◆ DIRECTIONS ◆
Scan the entries that follow and copy out every line containing "Ladakh".

◆ SUPPLIED MATERIAL ◆

■ ■ ■

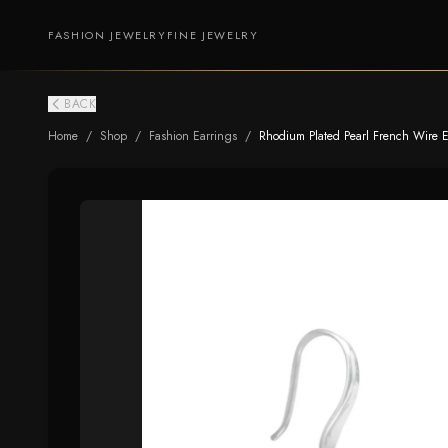
FASHION JEWELRY
FINE JEWELRY
BACK
Home
/
Shop
/
Fashion Earrings
/
Rhodium Plated Pearl French Wire E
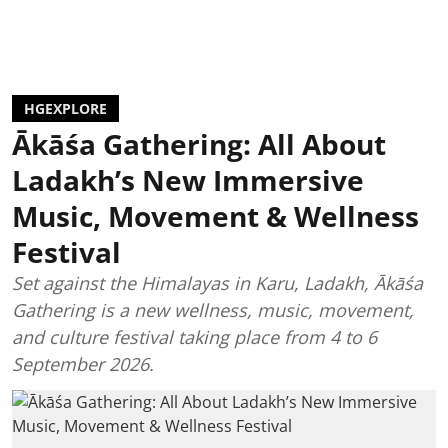
HGEXPLORE
Ākāśa Gathering: All About
Ladakh’s New Immersive
Music, Movement & Wellness
Festival
Set against the Himalayas in Karu, Ladakh, Ākāśa
Gathering is a new wellness, music, movement,
and culture festival taking place from 4 to 6
September 2026.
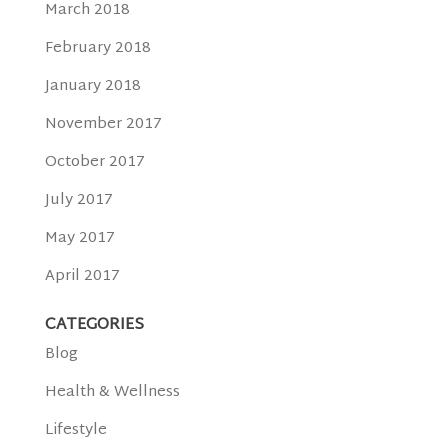
March 2018
February 2018
January 2018
November 2017
October 2017
July 2017
May 2017
April 2017
CATEGORIES
Blog
Health & Wellness
Lifestyle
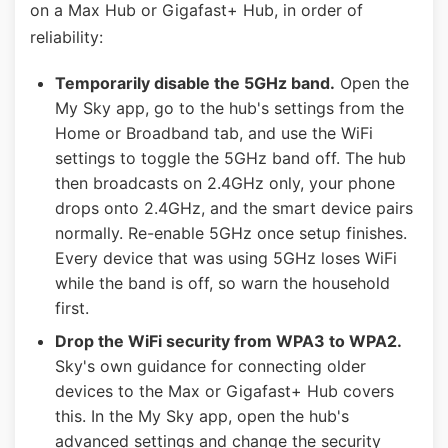
on a Max Hub or Gigafast+ Hub, in order of
reliability:
Temporarily disable the 5GHz band.
Open the
My Sky app, go to the hub's settings from the
Home or Broadband tab, and use the WiFi
settings to toggle the 5GHz band off. The hub
then broadcasts on 2.4GHz only, your phone
drops onto 2.4GHz, and the smart device pairs
normally. Re-enable 5GHz once setup finishes.
Every device that was using 5GHz loses WiFi
while the band is off, so warn the household
first.
Drop the WiFi security from WPA3 to WPA2.
Sky's own guidance for connecting older
devices to the Max or Gigafast+ Hub covers
this. In the My Sky app, open the hub's
advanced settings and change the security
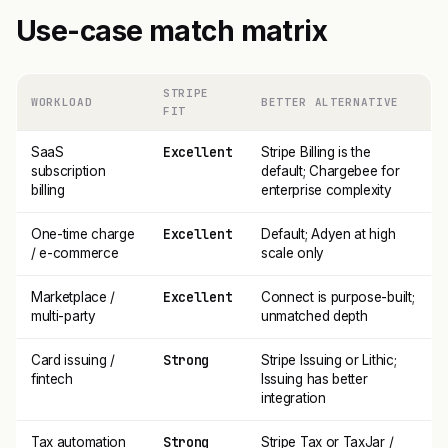
Use-case match matrix
STRIPE
WORKLOAD
BETTER ALTERNATIVE
FIT
Excellent
SaaS
Stripe Billing is the
subscription
default; Chargebee for
billing
enterprise complexity
Excellent
One-time charge
Default; Adyen at high
/ e-commerce
scale only
Excellent
Marketplace /
Connect is purpose-built;
multi-party
unmatched depth
Strong
Card issuing /
Stripe Issuing or Lithic;
fintech
Issuing has better
integration
Strong
Tax automation
Stripe Tax or TaxJar /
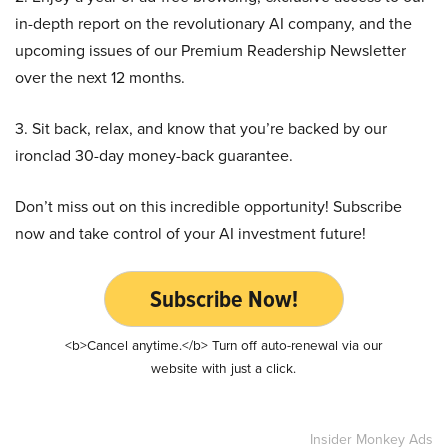
in-depth report on the revolutionary AI company, and the
upcoming issues of our Premium Readership Newsletter
over the next 12 months.
3. Sit back, relax, and know that you’re backed by our
ironclad 30-day money-back guarantee.
Don’t miss out on this incredible opportunity! Subscribe
now and take control of your AI investment future!
Subscribe Now!
<b>Cancel anytime.</b> Turn off auto-renewal via our
website with just a click.
Insider Monkey Ads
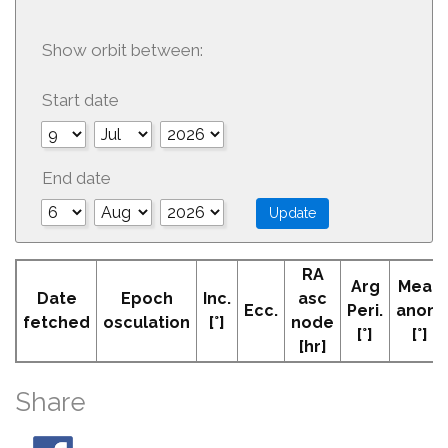
Show orbit between:
Start date
End date
RA
Arg
Mean
Date
Epoch
Inc.
asc
Ecc.
Peri.
anom
fetched
osculation
[°]
node
[°]
[°]
[hr]
Share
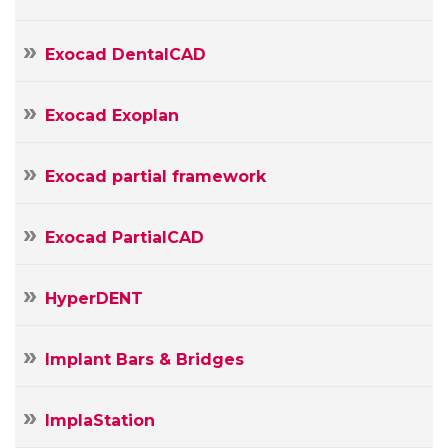
Exocad DentalCAD
Exocad Exoplan
Exocad partial framework
Exocad PartialCAD
HyperDENT
Implant Bars & Bridges
ImplaStation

■ ■ ■

◆ OUTPUT OF THE EXERCISE ◆
Ladakh’s New Immersive
Set against the Himalayas in Karu, Ladakh, Ākāśa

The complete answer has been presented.